Pukul sepuluh malam. Meskipun tak melihat jam, Tula bisa perkirakan itu. Bang Mal menghentikan hujan di jam sepuluh. Baru saja Pak Licus beserta rombongan Balai Kota memberikan pengumuman resmi.

"Roga Embara dinyatakan kembali dengan selamat. Beliau masih perlu perawatan medis intens. Kepada Warga Kota 65 mohon doanya untuk kesembuhan anak kita Roga. Ini kabar gembira untuk kota ini. Jangan lupa juga selipkan doa untuk rekan Roga, Haykal Laksmana agar bisa menyusul temannya kembali ke pelukan keluarga tercinta."

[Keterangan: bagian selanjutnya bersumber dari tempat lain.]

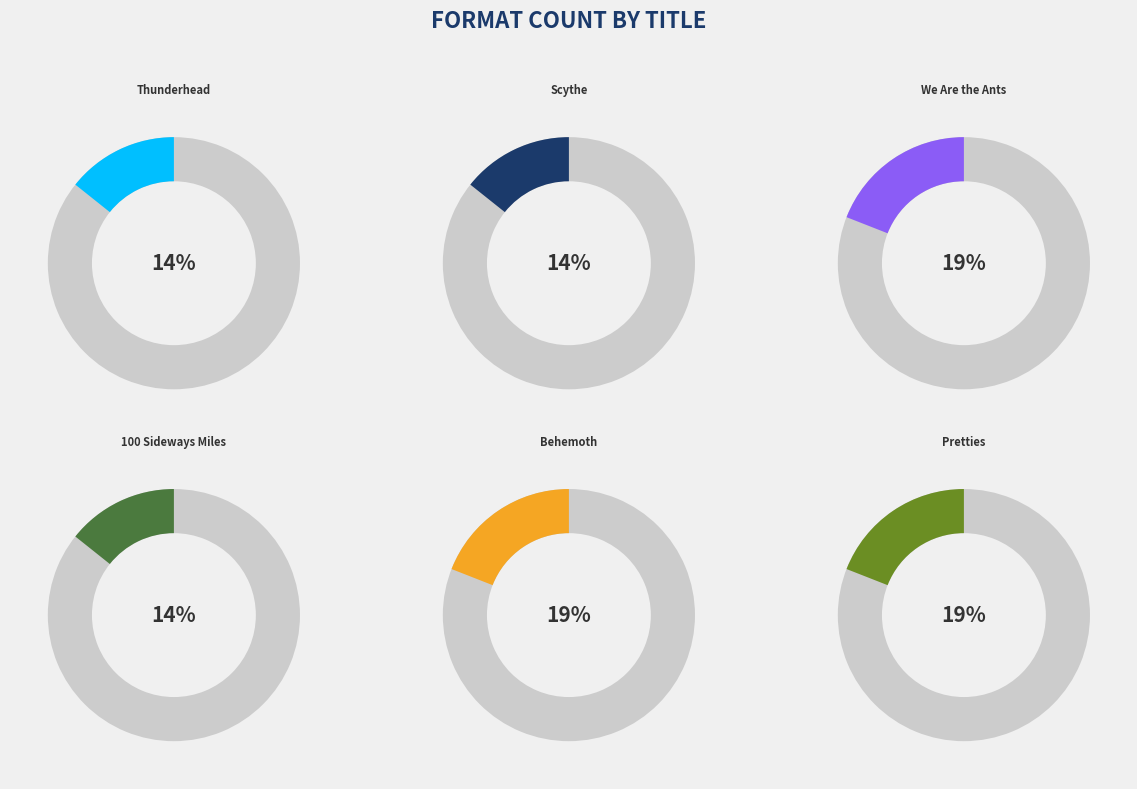

To the nearest percent, what portion does 100 Sideways Miles represent?

14%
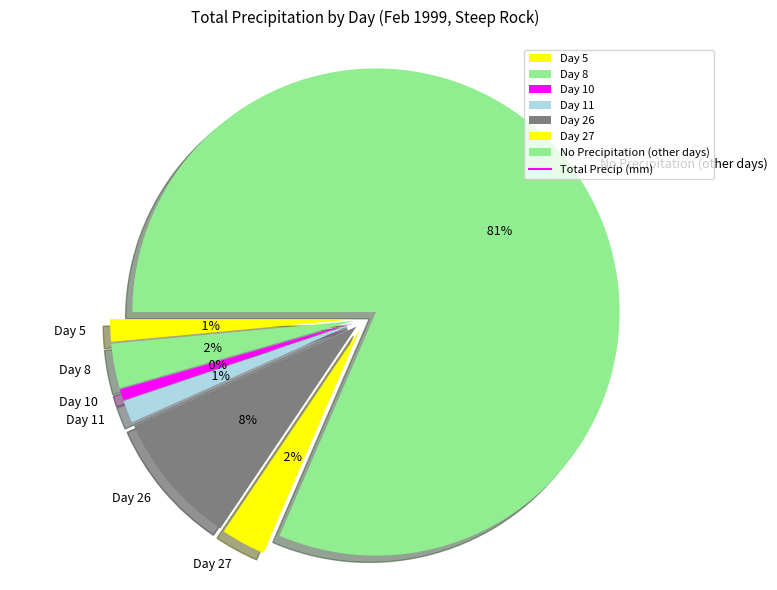

Is Day 9 the majority of the pie?

No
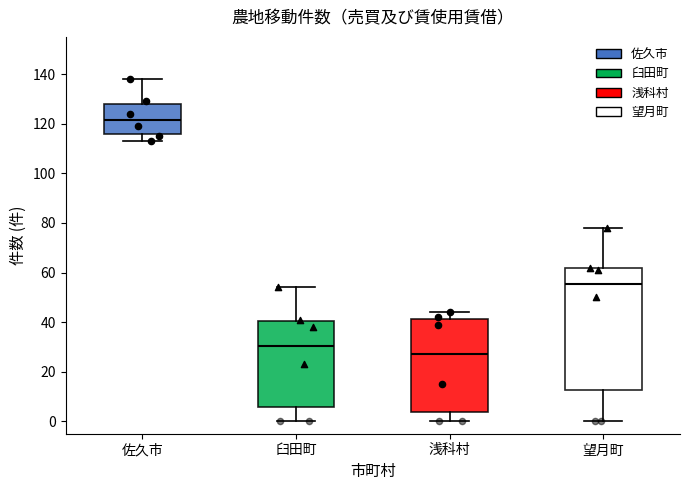

Comparing the boxes themselves (not the whiskers), which one is the tallest?

望月町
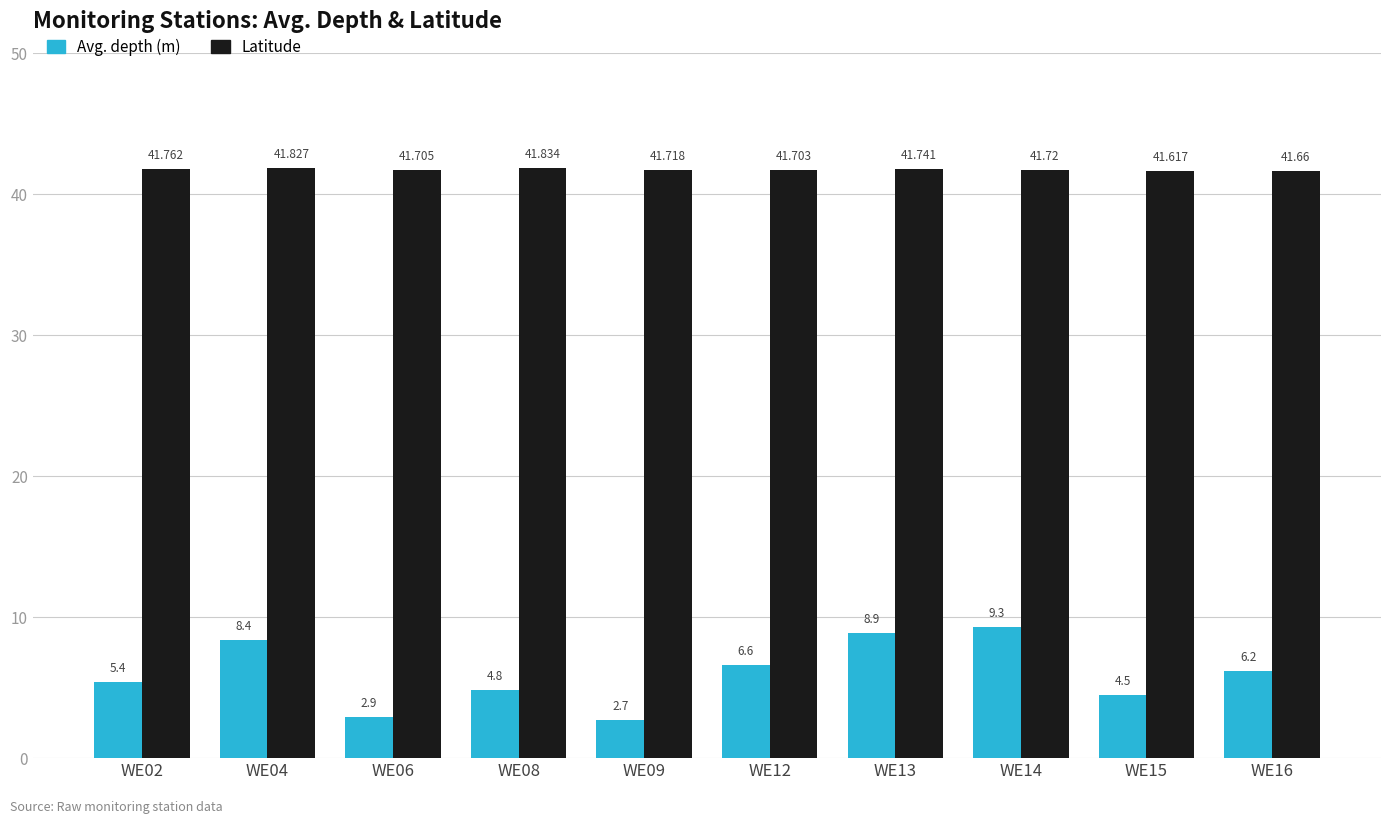

Are the bars horizontal?

No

Pak Licus dan rombongan bergegas meninggalkan Pusat Kesehatan Kota. Tula dan Sinabung berlari mengejar rombongan itu. Sinabung masih dalam posisi ancang-ancang memangil ketika Mambang ternyata sudah menoleh duluan. Dia keluar dari rombongan.

Ketiganya duduk di pingiran jalan di depan Pusat Kesehatan. Beberapa warga juga masih di sana walau tidak seramai tadi.

"Kekmana kondisi, Bang Roga?" tanya Sinabung tak sabar.

"Dia belum sadarkan diri. Aku dengar tadi dia mengalami dehidrasi akut."

"Semoga hanya itu," sela Tula. "Jangan sampai dia terjangkit virus-virus aneh dari tanah bebas. Itu bisa membuatnya... ahhh." Tula tak sanggup meneruskan saat membayangkan apa yang dilakukan pada manusia yang bervirus berbahaya di kota ini: suntik mati.

"Tidak. Sudah dipastikan tim dokter dia bebas. Kata penjaga gerbang kota yang pertama kali menemukannya terkapar, dia masih mengenakan pakaian dan masker lengkap. Dia aman," jelas Mambang melegakan.

"Jadi Bang Roga ditemukan di gerbang kota?" Sinabung yang bertanya.

"Yup!"

"Bang Roga harus cepat pulih, supaya dia bisa menceritakan apa yang terjadi padanya," doa Tula sambil tangannya sibuk memainkan daun-daun kering.

"Iya, itu harapan kita semua. Semoga dia bisa menjawab rasa penasaran terhadap hilangnya warga kita di Tanah Bebas selama ini," imbuh Mambang, membuat Sinabung dan Tula mengangguk serempak.